Structure and Contents

Volumes are organized by chronology and region, with essays on political history, law, ecclesiastical structures, economic change in markets such as Flanders and Genoa, and cultural topics including manuscript production in scriptoria at Santiago de Compostela and illumination centers in Limoges. Major chapters treat dynasties like the Capetian dynasty, Plantagenet dynasty, Arpad dynasty, and phenomena such as the Investiture Controversy, the Hundred Years' War, the Mongol invasions, and the consolidation of Iberian polities culminating in the Treaty of Granada-era negotiations. Appendices commonly include genealogical tables for the Komnenos family, legal codices like the Siete Partidas, and chronologies of synods such as the Fourth Lateran Council.

Reception and Influence

Contemporaneous reviews in journals associated with the Royal Historical Society and Speculum praised the scale and documentary basis while later criticism from scholars influenced by Fernand Braudel and the Annales School noted limitations in social and economic analysis. The work shaped curricula at institutions such as University of Oxford, University of Cambridge, Sorbonne University, and Columbia University, and was cited in monographs on subjects ranging from the Crusades to medieval legal institutions in studies invoking the Corpus Juris Civilis. It influenced reference projects including the Dictionary of National Biography and inspired national medieval surveys like the Cambridge Medieval History.

Editions and Translations

The series exists in multiple editions and enlargements, with reissued printings by Oxford University Press and selected translations into French, German, Italian, and Spanish, facilitating use in academic circles at École des Hautes Études en Sciences Sociales, Institut für Geschichtswissenschaften, Università di Bologna, and Universidad Complutense de Madrid. Individual volumes were revised to incorporate findings from excavations at sites such as York Minster, Trier Roman Amphitheatre, and Acre.

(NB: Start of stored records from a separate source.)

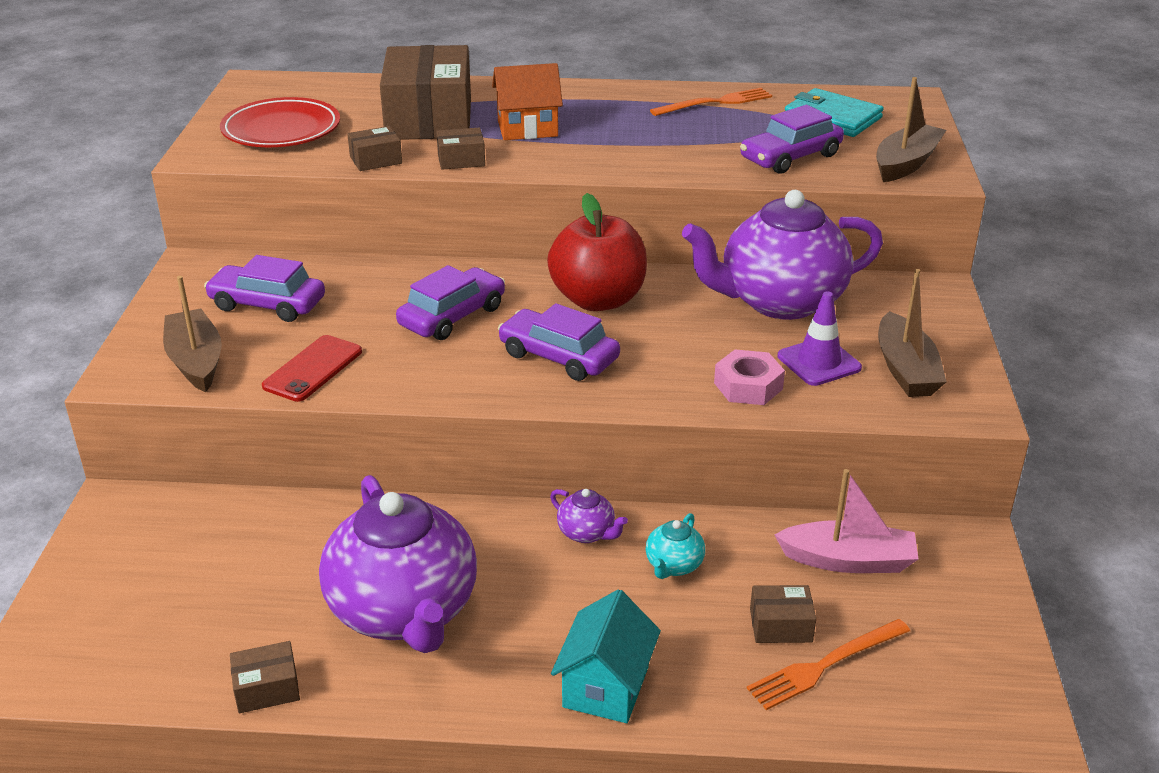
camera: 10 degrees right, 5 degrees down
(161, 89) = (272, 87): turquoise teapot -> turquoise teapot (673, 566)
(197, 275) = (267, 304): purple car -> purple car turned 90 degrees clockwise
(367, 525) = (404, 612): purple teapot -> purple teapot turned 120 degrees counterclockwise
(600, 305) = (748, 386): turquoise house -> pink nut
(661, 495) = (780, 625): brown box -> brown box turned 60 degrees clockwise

Scholarly successors and comparative works include the Cambridge Medieval History, the New Cambridge Medieval History, regional surveys like the Medieval France: An Encyclopedia, thematic series such as the Oxford History of Medieval Europe titles, and digital projects including the Prosopography of Anglo-Saxon England and the Monumenta Germaniae Historica. The series remains part of a constellation of reference works alongside editions from the British Academy, critical source collections like the Patrologia Latina, and comprehensive atlases such as the Tabula Imperii Byzantini.